Guinée, 18 septembre (Infosbruts.com) – Alors que la Guinée cherche un nouveau souffle politique, Chérif Sampiring Diallo adresse une lettre solennelle à trois figures majeures de la scène nationale : Cellou Dalein Diallo, Sidya Touré et Alpha Condé. Dans un appel empreint de respect mais aussi de lucidité, il invite ces leaders historiques à transmettre le flambeau à une nouvelle génération, afin de préserver l’élan démocratique et l’unité du pays. Un texte fort, à la croisée de l’analyse politique et de la réflexion citoyenne.

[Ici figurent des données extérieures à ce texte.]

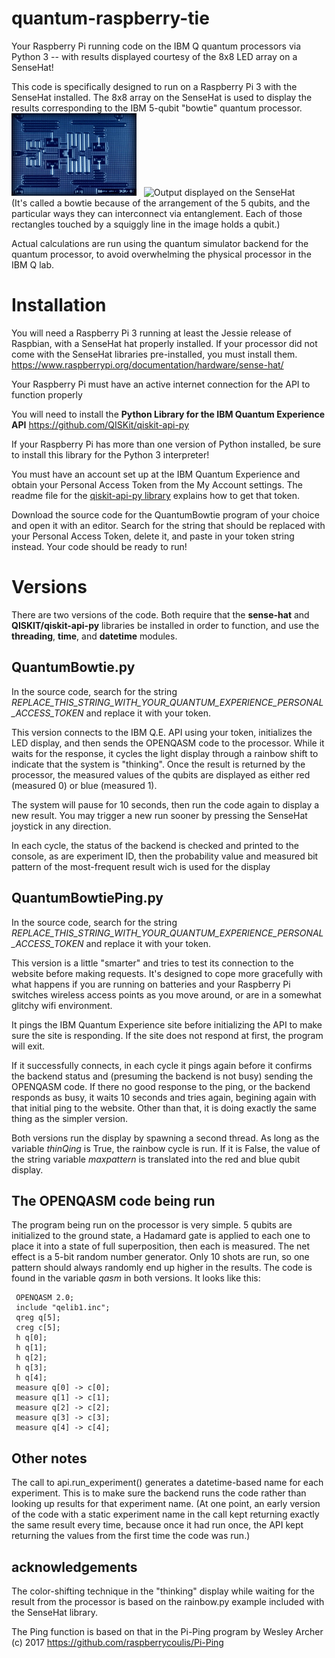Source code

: # quantum-raspberry-tie
Your Raspberry Pi running code on the IBM Q quantum processors via Python 3 -- with results displayed courtesy of the 8x8 LED array on a SenseHat!

This code is specifically designed to run on a Raspberry Pi 3 with the SenseHat installed. The 8x8 array on the SenseHat is used to display the results corresponding to the IBM 5-qubit "bowtie" quantum processor.
<br/><img src='ibm_qubit_cpu.jpg' width='200' alt='IBM 5 qubit processor'>&nbsp;&nbsp;
<img src='RaspberryTieOutput.png' width='200' alt='Output displayed on the SenseHat'><br/> 
(It's called a bowtie because of the arrangement of the 5 qubits, and the particular ways they can interconnect via entanglement. Each of those rectangles touched by a squiggly line in the image holds a qubit.)

Actual calculations are run using the quantum simulator backend for the quantum processor, to avoid overwhelming the physical processor in the IBM Q lab.

# Installation

You will need a Raspberry Pi 3 running at least the Jessie release of Raspbian, with a SenseHat hat properly installed.
If your processor did not come with the SenseHat libraries pre-installed, you must install them.
     https://www.raspberrypi.org/documentation/hardware/sense-hat/
     
Your Raspberry Pi must have an active internet connection for the API to function properly
     
You will need to install the **Python Library for the IBM Quantum Experience API**
     https://github.com/QISKit/qiskit-api-py
     
If your Raspberry Pi has more than one version of Python installed, be sure to install this library for the Python 3 interpreter!

You must have an account set up at the IBM Quantum Experience and obtain your Personal Access Token from the My Account settings. The readme file for the <a href='https://github.com/QISKit/qiskit-api-py'>qiskit-api-py library</a> explains how to get that token.

Download the source code for the QuantumBowtie program of your choice and open it with an editor. Search for the string that should be replaced with your Personal Access Token, delete it, and paste in your token string instead. Your code should be ready to run!

# Versions
There are two versions of the code. 
Both require that the **sense-hat** and **QISKIT/qiskit-api-py** libraries be installed in order to function, and use the **threading**, **time**, and **datetime** modules.

## QuantumBowtie.py 
In the source code, search for the string *REPLACE_THIS_STRING_WITH_YOUR_QUANTUM_EXPERIENCE_PERSONAL_ACCESS_TOKEN* and replace it with your token.

This version connects to the IBM Q.E. API using your token, initializes the LED display, and then sends the OPENQASM code to the processor. While it waits for the response, it cycles the light display through a rainbow shift to indicate that the system is "thinking". Once the result is returned by the processor, the measured values of the qubits are displayed as either red (measured 0) or blue (measured 1).

The system will pause for 10 seconds, then run the code again to display a new result. You may trigger a new run sooner by pressing the SenseHat joystick in any direction.

In each cycle, the status of the backend is checked and printed to the console, as are experiment ID, then the probability value and measured bit pattern of the most-frequent result wich is used for the display

## QuantumBowtiePing.py
In the source code, search for the string *REPLACE_THIS_STRING_WITH_YOUR_QUANTUM_EXPERIENCE_PERSONAL_ACCESS_TOKEN* and replace it with your token.

This version is a little "smarter" and tries to test its connection to the website before making requests. It's designed to cope more gracefully with what happens if you are running on batteries and your Raspberry Pi switches wireless access points as you move around, or are in a somewhat glitchy wifi environment.

It pings the IBM Quantum Experience site before initializing the API to make sure the site is responding. If the site does not respond at first, the program will exit.

If it successfully connects, in each cycle it pings again before it confirms the backend status and (presuming the backend is not busy) sending the OPENQASM code. If there no good response to the ping, or the backend responds as busy, it waits 10 seconds and tries again, begining again with that initial ping to the website. Other than that, it is doing exactly the same thing as the simpler version.

Both versions run the display by spawning a second thread. As long as the variable *thinQing* is True, the rainbow cycle is run. If it is False, the value of the string variable *maxpattern* is translated into the red and blue qubit display.

## The OPENQASM code being run
The program being run on the processor is very simple. 5 qubits are initialized to the ground state, a Hadamard gate is applied to each one to place it into a state of full superposition, then each is measured. The net effect is a 5-bit random number generator. Only 10 shots are run, so one pattern should always randomly end up higher in the results. The code is found in the variable *qasm* in both versions. It looks like this:

     OPENQASM 2.0;
     include "qelib1.inc";
     qreg q[5];
     creg c[5];
     h q[0];
     h q[1];
     h q[2];
     h q[3];
     h q[4];
     measure q[0] -> c[0];
     measure q[1] -> c[1];
     measure q[2] -> c[2];
     measure q[3] -> c[3];
     measure q[4] -> c[4];
     
## Other notes
The call to api.run_experiment() generates a datetime-based name for each experiment. This is to make sure the backend runs the code rather than looking up results for that experiment name. (At one point, an early version of the code with a static experiment name in the call kept returning exactly the same result every time, because once it had run once, the API kept returning the values from the first time the code was run.)

## acknowledgements
The color-shifting technique in the "thinking" display while waiting for the result from the processor is based on the rainbow.py example included with the SenseHat library.

The Ping function is based on that in the Pi-Ping program by Wesley Archer (c) 2017 
             https://github.com/raspberrycoulis/Pi-Ping
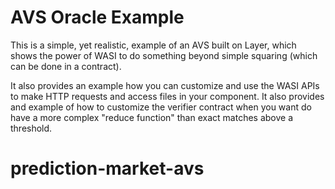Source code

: # AVS Oracle Example

This is a simple, yet realistic, example of an AVS built on Layer, which shows the power of WASI
to do something beyond simple squaring (which can be done in a contract).

It also provides an example how you can customize and use the WASI APIs
to make HTTP requests and access files in your component. It also provides and example of
how to customize the verifier contract when you want do have a more complex "reduce function"
than exact matches above a threshold.

# prediction-market-avs
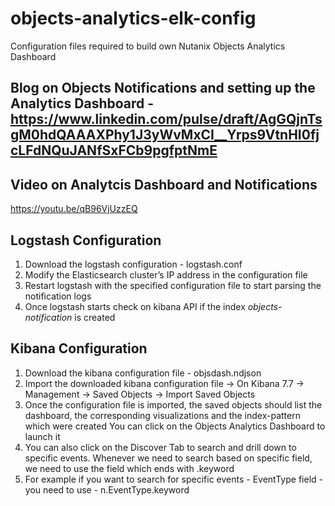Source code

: # objects-analytics-elk-config

Configuration files required to build own Nutanix Objects Analytics Dashboard

## Blog on Objects Notifications and setting up the Analytics Dashboard - https://www.linkedin.com/pulse/draft/AgGQjnTsgM0hdQAAAXPhy1J3yWvMxCI__Yrps9VtnHI0fjcLFdNQuJANfSxFCb9pgfptNmE 

## Video on Analytcis Dashboard and Notifications 
https://youtu.be/qB96VjUzzEQ 

## Logstash Configuration

1. Download the logstash configuration - logstash.conf
2. Modify the Elasticsearch cluster’s IP address in the configuration file
3. Restart logstash with the specified configuration file to start parsing the notification logs
4. Once logstash starts check on kibana API if the index *objects-notification* is created 

## Kibana Configuration

1. Download the kibana configuration file - objsdash.ndjson
2. Import the downloaded kibana configuration file -> On Kibana 7.7 -> Management -> Saved Objects -> Import Saved Objects 
3. Once the configuration file is imported, the saved objects should list the dashboard, the corresponding visualizations and the index-pattern which were created
   You can click on the Objects Analytics Dashboard to launch it 
4. You can also click on the Discover Tab to search and drill down to specific events. Whenever we need to search based on specific field, we need to use the field which ends with  .keyword 
5. For example if you want to search for specific events - EventType field - you need to use -  n.EventType.keyword 

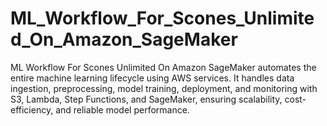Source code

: # ML_Workflow_For_Scones_Unlimited_On_Amazon_SageMaker
ML Workflow For Scones Unlimited On Amazon SageMaker automates the entire machine learning lifecycle using AWS services. It handles data ingestion, preprocessing, model training, deployment, and monitoring with S3, Lambda, Step Functions, and SageMaker, ensuring scalability, cost-efficiency, and reliable model performance.
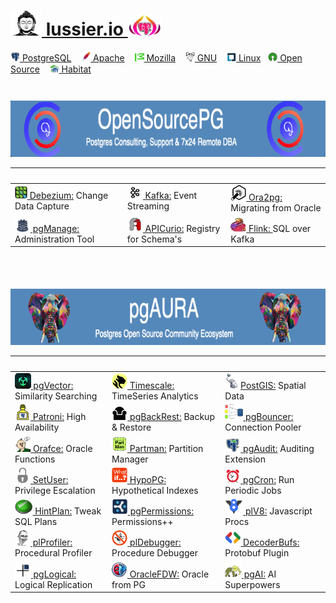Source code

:  
# [<img height=40 width=50 src=img/budha.png> lussier.io <img height=33 width=55 src=img/purple-pg-aura.png>](https://lussier.io)

[<img width=15 height=15 src=img/postgres.jpg> PostgreSQL](https://postgresql.org) &nbsp;&nbsp; [<img width=15 height=15 src=img/apache.png> Apache](https://apache.org) &nbsp;&nbsp; [<img width=15 height=15 src=img/mozilla.png> Mozilla](https://mozilla.org)  &nbsp;&nbsp;  [<img width=15 height=15 src=img/gnu.png> GNU](https://gnu.org) &nbsp;&nbsp;  [<img width=15 height=15 src=img/linuxFoundation.png> Linux](https://linuxfoundation.org) &nbsp;&nbsp;[<img width=15 height=15 src=img/osi.png> Open Source](https://opensource.org) &nbsp;&nbsp;  [<img width=15 height=15 src=img/habitat.png> Habitat](https://habitat.org)


<img height=25 width=1 src=img/spacer.png>
<center><img height=90 width=750 src=img/opensourcepg-banner.png></center> 

| &nbsp; | &nbsp; | &nbsp; |
| :----- | :----- | :----- | 
| [<img height=20 width=20 src=img/debezium.jpg> Debezium:](https://debezium.io) Change Data Capture | [<img height=20 width=25 src=img/kafka.jpg> Kafka:](https://kafka.apache.org) Event Streaming | [<img height=25 width=25 src=img/ora2pg.png> Ora2pg: ](https://ora2pg.darold.net) Migrating from Oracle
| [<img height=25 width25 src=img/pgmanage.png> pgManage:](https://github.com/commandprompt/pgmanage?tab=readme-ov-file#--a-modern-multi-platform-postgres-centric-database-clientadministration-tool-) Administration Tool | [<img height=25 width=25 src=img/apicurio.png> APICurio:](https://www.apicur.io/registry/) Registry for Schema's  | [<img height=25 width=25 src=img/flink.jpg> Flink: ](https://flink.apache.org) SQL over Kafka 


<img height=50 width=1 src=img/spacer.png>
<img height=90 width=750 src=img/pgaura-banner.png> 

| &nbsp; | &nbsp; | &nbsp; |
| :----- | :----- | :----- | 
| [<img height=25 width25 src=img/vector.png> pgVector:](https://github.com/pgvector/pgvector?tab=readme-ov-file#getting-started) Similarity Searching |  [<img height=25 width25 src=img/timescale.png> Timescale:](https://github.com/timescale/timescaledb?tab=readme-ov-file#create-a-hypertable) TimeSeries Analytics | [<img height=25 width25 src=img/postgis.jpg>PostGIS:](https://postgis.net) Spatial Data 
| [<img height=25 width25 src=img/patroni.png> Patroni:](https://github.com/patroni/patroni]) High Availability | [<img height=25 width25 src=img/backrest.png> pgBackRest:](https://pgbackrest.org) Backup & Restore | [<img height=25 width25 src=img/bouncer.png> pgBouncer:](https://pgbouncer.org) Connection Pooler 
| [<img height=25 width25 src=img/orafce.png> Orafce:](https://github.com/orafce/orafce/) Oracle Functions | [<img height=25 width25 src=img/partman.png> Partman:](https://github.com/pgpartman/pg_partman) Partition Manager| [<img height=25 width25 src=img/pgaudit.png> pgAudit:](https://pgaudit.org/) Auditing Extension 
| [<img height=25 width25 src=img/setuser.png> SetUser:](https://github.com/pgaudit/set_user?tab=readme-ov-file#postgresql-set_user-extension-module) Privilege Escalation| [<img height=25 width25 src=img/whatif.png> HypoPG:](https://github.com/) Hypothetical Indexes | [<img height=25 width25 src=img/cron.png> pgCron:](https://github.com/citusdata/pg_cron?tab=readme-ov-file#what-is-pg_cron) Run Periodic Jobs
| [<img height=25 width25 src=img/hintplan.png> HintPlan:](https://github.com/ossc-db/pg_hint_plan) Tweak SQL Plans | [<img height=25 width25 src=img/cybertec.png> pgPermissions:](https://github.com/cybertec-postgresql/pg_permissions?tab=readme-ov-file#postgresql-permission-reports-and-checks) Permissions++ | [<img height=25 width25 src=img/v8.png> plV8:](https://plv8.github.io/) Javascript Procs 
| [<img height=25 width25 src=img/jan.png> plProfiler:](https://github.com) Procedural Profiler | [<img height=25 width25 src=img/debugger.png> plDebugger:](https://github.com/EnterpriseDB/pldebugger) Procedure Debugger | [<img height=25 width25 src=img/protobufs.jpg> DecoderBufs:](https://github.com/debezium/postgres-decoderbufs) Protobuf Plugin
| [<img height=25 width25 src=img/pglogical.png> pgLogical:](https://github.com/2ndquadrant/pglogical?tab=readme-ov-file#usage) Logical Replication| [<img height=25 width25 src=img/oracle_fdw.png> OracleFDW:](https://github.com/laurenz/oracle_fdw?tab=readme-ov-file#foreign-data-wrapper-for-oracle) Oracle from PG | [<img height=25 width25 src=img/pgai.png> pgAI:](https://github.com/timescale/pgai?tab=readme-ov-file#create-a-table-and-run-a-vectorizer) AI Superpowers 
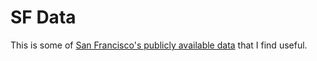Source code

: # SF Data

This is some of [San Francisco's publicly available
data](https://data.sfgov.org/) that I find useful.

Pour un passage de témoin historique
Messieurs,
L’histoire d’une nation se juge autant à la grandeur de ses bâtisseurs qu’à leur capacité à transmettre l’héritage qu’ils ont façonné. Vous avez, chacun selon votre parcours, imprimé votre empreinte sur la Guinée contemporaine. Vos engagements, vos luttes, vos victoires comme vos épreuves ont contribué à façonner notre conscience politique et à affirmer notre identité nationale. Nul, en toute objectivité, ne saurait contester votre rôle dans la marche de notre République.
Mais le temps politique n’est pas celui de l’éternité. Les sociétés humaines se renouvellent ou se figent : c’est là une loi immuable de l’histoire. De l’Athènes démocratique aux grandes transitions du XXᵉ siècle, les peuples qui ont prospéré sont ceux dont les aînés ont su céder la place avant que l’usure du pouvoir ne se mue en blocage collectif. Gouverner, c’est aussi savoir s’effacer pour que l’élan vital d’un pays reste intact.
La Guinée d’aujourd’hui est une nation jeune : plus de la moitié de ses citoyens n’ont jamais connu les premières années de votre engagement politique. Cette jeunesse est instruite, connectée au monde, avide d’idées neuves et d’audace. Lui refuser l’accès aux responsabilités, c’est nourrir une fracture générationnelle qui pourrait miner notre cohésion nationale. La politique ne doit pas être l’horizon d’une seule génération ; elle doit être un chantier permanent où l’expérience des aînés éclaire, mais n’étouffe jamais, l’avenir.
Sur le plan humain, chacun sait que la plus grande réussite d’une vie n’est pas de régner sans fin, mais de former ceux qui poursuivront l’œuvre commune. Sur le plan philosophique, Aristote rappelait déjà que la vertu suprême d’un gouvernant réside dans sa capacité à préparer la cité à se passer de lui. L’Histoire, de Mandela à Konaré, retient plus volontiers les dirigeants qui ont choisi, par lucidité, le moment du retrait que ceux qui s’y sont accrochés par habitude ou par crainte.

Il ne s’agit ni d’oubli ni d’effacement. Il s’agit d’une autre forme de grandeur : celle du passage de témoin. En offrant à la Guinée l’image d’hommes d’État capables de dire « il est temps », vous transformeriez votre capital politique en héritage collectif. Votre influence, alors, ne serait plus limitée aux combats partisans ; elle deviendrait un socle moral et intellectuel pour les générations à venir, qu’il s’agisse de former des leaders, d’inspirer des instituts de pensée ou de nourrir un conseil des sages.
L’heure est venue de faire de votre long parcours un legs plutôt qu’une lutte continue. Votre retrait volontaire de la scène publique active serait un acte de courage et de lucidité, un cadeau offert à la jeunesse, mais aussi une victoire sur la tentation de l’indéfiniment prolongé. Ce geste, rare et décisif, vous placerait dans le cercle restreint des véritables pères de la nation.
La Guinée vous doit beaucoup. Elle vous doit désormais ce dernier service : celui de laisser d’autres rêver, innover et gouverner à leur tour.